- [CUPLIKAN DOKUMEN]
========

Founder Dron Emprit Ismail Fahmi melihat kuatnya gerakan kolektif dari kaum milenial dan generasi Z di media sosial untuk mendesak perbaikan sistem kinerja pemerintahan dan DPR hingga merangkum sikap bersama lewat 17+8 tuntutan rakyat.
“Harapan saya ini ada perubahan di kalangan DPR. Banyak masyarakat yang sudah putus asa ketemu DPR. Demo telah menjadi standing point. Mereka tidak bisa lagi menjadi nomor satu,” ujarnya.
Menurutnya, DPR selama ini sering dianggap warga nomor satu yang bisa bicara apa saja seenaknya, memamerkan kekayaan, dan lainnya. Sementara rakyat kini menuntut akuntabilitas dari DPR dan pemerintah, tidak hanya asal bertindak.
“Perilaku-perilaku flexing, ucapan tanpa nalar, tanpa naluri kemudian perilaku tanpa batas intelektualitas yang kuat yang kemudian hanya sekadar bunyi, itu sudah bukan tempatnya lagi,” ujar Fahmi.

========

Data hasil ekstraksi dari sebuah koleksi
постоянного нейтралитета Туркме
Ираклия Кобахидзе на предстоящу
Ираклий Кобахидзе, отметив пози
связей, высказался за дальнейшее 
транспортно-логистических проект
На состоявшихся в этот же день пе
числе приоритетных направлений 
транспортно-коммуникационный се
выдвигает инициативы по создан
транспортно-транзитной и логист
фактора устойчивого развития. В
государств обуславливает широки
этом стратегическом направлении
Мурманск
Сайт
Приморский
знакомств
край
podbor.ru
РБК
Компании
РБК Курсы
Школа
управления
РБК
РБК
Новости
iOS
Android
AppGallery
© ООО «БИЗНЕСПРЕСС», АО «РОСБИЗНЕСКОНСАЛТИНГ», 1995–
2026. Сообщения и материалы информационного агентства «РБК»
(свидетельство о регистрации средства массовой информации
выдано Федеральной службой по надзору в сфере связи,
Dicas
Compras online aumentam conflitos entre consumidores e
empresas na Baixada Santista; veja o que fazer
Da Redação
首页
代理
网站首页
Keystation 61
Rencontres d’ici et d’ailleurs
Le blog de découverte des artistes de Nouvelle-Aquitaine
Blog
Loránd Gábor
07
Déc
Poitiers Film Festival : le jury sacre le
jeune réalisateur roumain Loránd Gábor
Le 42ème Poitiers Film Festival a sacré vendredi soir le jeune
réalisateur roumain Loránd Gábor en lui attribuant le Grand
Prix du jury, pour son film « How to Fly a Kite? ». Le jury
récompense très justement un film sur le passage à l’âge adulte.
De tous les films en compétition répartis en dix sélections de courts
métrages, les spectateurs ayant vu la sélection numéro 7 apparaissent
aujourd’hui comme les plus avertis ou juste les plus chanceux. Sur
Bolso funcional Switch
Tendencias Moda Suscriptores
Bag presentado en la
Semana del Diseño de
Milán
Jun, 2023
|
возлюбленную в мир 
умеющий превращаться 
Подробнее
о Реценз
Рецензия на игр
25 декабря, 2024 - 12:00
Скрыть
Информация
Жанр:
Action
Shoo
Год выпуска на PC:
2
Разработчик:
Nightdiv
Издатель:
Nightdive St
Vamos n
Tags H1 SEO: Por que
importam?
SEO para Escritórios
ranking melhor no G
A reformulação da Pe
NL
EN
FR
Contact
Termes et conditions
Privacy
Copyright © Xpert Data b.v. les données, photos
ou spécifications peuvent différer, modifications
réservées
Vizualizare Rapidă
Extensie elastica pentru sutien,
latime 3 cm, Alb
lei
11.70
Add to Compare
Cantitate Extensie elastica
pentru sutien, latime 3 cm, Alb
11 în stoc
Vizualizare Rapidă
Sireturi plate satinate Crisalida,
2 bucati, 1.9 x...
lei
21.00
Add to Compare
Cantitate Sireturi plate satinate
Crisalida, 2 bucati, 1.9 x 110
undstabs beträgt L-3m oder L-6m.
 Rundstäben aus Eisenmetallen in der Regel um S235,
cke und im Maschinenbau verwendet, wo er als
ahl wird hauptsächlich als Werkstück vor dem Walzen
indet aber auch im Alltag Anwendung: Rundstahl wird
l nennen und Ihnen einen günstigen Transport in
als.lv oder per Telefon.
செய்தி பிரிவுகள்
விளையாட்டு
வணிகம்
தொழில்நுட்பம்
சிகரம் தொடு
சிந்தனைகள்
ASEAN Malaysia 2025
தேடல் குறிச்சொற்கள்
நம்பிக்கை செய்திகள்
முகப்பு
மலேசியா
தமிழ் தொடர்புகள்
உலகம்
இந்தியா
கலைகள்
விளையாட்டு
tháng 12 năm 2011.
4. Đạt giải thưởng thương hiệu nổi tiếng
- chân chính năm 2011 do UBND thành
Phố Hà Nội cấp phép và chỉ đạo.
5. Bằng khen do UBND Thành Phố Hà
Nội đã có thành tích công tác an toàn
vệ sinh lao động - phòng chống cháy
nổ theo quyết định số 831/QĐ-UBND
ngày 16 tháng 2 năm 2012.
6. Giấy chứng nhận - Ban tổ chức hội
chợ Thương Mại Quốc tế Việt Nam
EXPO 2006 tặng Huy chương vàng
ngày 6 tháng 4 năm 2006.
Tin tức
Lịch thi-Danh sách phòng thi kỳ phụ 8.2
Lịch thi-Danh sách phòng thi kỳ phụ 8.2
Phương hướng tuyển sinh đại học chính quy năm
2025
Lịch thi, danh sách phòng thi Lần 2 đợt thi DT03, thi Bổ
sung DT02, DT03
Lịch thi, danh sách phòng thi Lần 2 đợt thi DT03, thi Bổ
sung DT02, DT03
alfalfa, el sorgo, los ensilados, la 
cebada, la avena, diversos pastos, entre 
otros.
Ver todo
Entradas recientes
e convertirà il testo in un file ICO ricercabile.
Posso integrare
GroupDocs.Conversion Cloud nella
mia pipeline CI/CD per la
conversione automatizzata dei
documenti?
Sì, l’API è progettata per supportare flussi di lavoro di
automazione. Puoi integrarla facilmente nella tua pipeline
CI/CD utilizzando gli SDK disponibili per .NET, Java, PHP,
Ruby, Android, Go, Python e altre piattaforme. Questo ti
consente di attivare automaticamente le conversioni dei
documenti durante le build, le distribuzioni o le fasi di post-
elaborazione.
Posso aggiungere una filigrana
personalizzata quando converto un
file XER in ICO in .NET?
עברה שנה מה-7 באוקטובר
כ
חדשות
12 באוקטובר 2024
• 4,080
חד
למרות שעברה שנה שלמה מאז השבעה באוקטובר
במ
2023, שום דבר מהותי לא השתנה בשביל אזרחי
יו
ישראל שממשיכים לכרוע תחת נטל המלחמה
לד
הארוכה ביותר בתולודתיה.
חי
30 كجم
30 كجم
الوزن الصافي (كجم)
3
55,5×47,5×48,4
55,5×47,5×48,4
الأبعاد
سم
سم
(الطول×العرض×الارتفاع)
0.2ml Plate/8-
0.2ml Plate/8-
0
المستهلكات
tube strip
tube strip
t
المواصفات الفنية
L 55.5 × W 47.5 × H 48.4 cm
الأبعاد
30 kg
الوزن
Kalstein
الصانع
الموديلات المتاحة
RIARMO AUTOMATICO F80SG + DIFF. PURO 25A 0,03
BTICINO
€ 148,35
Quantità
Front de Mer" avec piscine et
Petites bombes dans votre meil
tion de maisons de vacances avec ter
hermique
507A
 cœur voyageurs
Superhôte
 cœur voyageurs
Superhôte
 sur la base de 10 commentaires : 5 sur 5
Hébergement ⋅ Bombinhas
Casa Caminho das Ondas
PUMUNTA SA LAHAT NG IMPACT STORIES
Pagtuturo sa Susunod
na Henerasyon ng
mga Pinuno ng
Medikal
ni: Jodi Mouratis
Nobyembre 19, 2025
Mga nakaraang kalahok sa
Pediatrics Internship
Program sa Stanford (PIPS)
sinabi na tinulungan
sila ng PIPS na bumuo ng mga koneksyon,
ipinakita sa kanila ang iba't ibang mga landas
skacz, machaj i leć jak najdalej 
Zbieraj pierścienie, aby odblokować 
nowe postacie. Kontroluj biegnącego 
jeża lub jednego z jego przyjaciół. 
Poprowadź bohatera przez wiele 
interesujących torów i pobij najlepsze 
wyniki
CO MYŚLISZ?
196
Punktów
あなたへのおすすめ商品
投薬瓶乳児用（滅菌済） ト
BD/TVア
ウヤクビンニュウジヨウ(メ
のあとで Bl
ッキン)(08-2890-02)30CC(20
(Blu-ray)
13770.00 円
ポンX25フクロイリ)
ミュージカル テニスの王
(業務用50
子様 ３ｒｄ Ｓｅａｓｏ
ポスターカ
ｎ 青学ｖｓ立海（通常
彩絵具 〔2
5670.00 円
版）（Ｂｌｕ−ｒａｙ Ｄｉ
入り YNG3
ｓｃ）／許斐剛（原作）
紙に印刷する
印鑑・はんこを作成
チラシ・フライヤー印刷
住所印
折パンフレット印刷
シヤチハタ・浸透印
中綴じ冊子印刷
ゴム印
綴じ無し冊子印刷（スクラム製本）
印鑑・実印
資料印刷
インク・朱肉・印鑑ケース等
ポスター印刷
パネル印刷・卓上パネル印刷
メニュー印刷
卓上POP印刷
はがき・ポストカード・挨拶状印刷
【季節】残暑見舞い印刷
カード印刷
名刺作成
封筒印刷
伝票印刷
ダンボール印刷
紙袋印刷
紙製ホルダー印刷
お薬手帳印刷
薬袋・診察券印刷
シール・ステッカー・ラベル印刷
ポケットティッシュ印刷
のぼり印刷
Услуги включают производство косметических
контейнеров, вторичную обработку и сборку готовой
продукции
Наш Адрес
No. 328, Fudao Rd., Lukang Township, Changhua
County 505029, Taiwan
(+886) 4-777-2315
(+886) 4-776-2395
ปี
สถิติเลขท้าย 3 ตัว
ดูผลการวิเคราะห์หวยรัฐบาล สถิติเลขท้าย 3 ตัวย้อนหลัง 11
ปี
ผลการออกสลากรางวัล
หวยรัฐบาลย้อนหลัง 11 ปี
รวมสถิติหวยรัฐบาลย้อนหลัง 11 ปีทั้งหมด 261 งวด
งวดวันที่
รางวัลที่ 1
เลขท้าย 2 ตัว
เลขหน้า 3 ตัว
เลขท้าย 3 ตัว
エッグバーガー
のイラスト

========

- [UJI PEMAHAMAN]
1/ Menurut cuplikan dokumen tentang desakan publik terhadap DPR, melalui apa kaum milenial dan generasi Z merangkum sikap bersama mereka?
2/ Teruskan cuplikan dokumen tentang desakan publik terhadap DPR dengan melanjutkan dari kalimat terakhirnya.

- [KUNCI JAWABAN]
1/ Melalui 17+8 tuntutan rakyat.

2/
Pengamat politik Universitas Jember (Unej) Muhammad Iqbal memaparkan beberapa solusi untuk mengatasi krisis kepercayaan masyarakat terhadap DPR, pemerintah dan aparat kepolisian terkait dengan gejolak masyarakat yang berujung pada anarkis dan penjarahan beberapa waktu lalu.
“Mengembalikan kepercayaan publik terhadap parlemen bisa dilakukan melalui pelaksanaan fungsi legislasi, penganggaran, dan pengawasan secara maksimal karena selama ini terkesan tumpul,” katanya.
Dalam hal legislasi, lanjut dia, DPR sudah seharusnya mempercepat pengesahan produk undang-undang yang berpihak kepada kepentingan publik karena masyarakat butuh keadilan, supremasi hukum, dan kepastian pemberantasan korupsi hingga akarnya, seperti RUU Perampasan Aset. Kemudian RUU KUHAP yang sedang dibahas harus bisa menjamin kebebasan berekspresi, melakukan kritik, sehingga tidak ada pasal yang mendiskriminasi, dan mengkriminalisasi rakyat.
Partai politik harus melakukan reformasi total terhadap anggotanya di parlemen karena penonaktifan Ahmad Sahroni, Eko Patrio, Nafa Urbach, Uya Kuya, dan Adies Kadir, belum cukup untuk mengembalikan krisis kepercayaan masyarakat.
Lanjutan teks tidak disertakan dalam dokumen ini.